Funktionalisierung von laserstrukturierten Faser-Kunststoff-Verbunden durch Thermisches Spritzen (CHIMERA)

Maskenfreies Beschichten von glasfaserverstärktem Thermoplast dank Laserstrukturierung vor Thermischen Spritzen mit Kupfer.
© Fraunhofer IWS
Maskenfreies Beschichten von glasfaserverstärktem Thermoplast dank Laserstrukturierung vor Thermischen Spritzen mit Kupfer.

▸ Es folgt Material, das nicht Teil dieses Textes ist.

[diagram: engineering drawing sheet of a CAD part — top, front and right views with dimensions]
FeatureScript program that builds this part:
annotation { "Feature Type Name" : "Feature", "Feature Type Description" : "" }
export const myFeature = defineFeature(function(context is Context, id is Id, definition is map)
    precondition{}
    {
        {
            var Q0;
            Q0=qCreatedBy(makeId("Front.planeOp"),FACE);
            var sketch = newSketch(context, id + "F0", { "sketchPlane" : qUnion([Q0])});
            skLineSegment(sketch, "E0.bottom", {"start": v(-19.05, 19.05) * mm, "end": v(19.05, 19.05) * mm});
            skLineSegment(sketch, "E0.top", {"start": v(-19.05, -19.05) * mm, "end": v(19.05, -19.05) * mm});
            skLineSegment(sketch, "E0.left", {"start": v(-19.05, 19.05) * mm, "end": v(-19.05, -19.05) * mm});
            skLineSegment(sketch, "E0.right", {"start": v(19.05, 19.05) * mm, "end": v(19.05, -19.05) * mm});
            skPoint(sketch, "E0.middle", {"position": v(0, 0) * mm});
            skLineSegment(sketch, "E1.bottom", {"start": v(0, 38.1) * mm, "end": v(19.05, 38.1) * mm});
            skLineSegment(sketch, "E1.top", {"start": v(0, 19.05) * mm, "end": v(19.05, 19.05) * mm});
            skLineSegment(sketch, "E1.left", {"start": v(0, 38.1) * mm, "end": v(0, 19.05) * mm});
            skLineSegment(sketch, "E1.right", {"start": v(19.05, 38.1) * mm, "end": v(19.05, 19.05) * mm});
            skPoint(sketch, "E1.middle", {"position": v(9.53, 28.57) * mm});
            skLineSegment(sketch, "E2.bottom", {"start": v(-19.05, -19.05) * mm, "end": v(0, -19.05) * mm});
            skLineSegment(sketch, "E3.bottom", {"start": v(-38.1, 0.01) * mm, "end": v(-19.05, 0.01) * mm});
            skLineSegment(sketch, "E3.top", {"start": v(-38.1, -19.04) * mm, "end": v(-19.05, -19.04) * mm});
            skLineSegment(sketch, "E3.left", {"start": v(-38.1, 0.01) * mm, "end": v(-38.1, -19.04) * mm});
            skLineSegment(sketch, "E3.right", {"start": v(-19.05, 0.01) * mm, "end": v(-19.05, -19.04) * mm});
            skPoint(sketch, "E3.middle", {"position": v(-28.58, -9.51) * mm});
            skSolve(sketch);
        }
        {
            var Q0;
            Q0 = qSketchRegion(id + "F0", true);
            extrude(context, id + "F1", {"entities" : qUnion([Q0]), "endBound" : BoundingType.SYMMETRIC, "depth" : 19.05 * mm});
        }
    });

CHIMERA vereint die Stärken des Metalls mit dem Leichtbaupotenzial des FKV in einer hochflexiblen Fertigungsstrecke.
 

Motivation: Hybridmaterialien mit mehreren Funktionen

Moderne Anwendungen funktionsintegrierter Bauteile gehen mit neuen Anforderungen an Materialien und Fertigung einher. Im Bereich zukunftsträchtiger Mobilitäts- und Verkehrskonzepte müssen beispielsweise verschiedene Eigenschaften wie geringes Gewicht, Langzeitbeständigkeit und elektromagnetische Abschirmung gleichzeitig erfüllt werden. Eine Lösung für dieses Beispiel bieten Bauteile aus Kunststoff, welche mit Fasern verstärkt und metallisch beschichtet werden.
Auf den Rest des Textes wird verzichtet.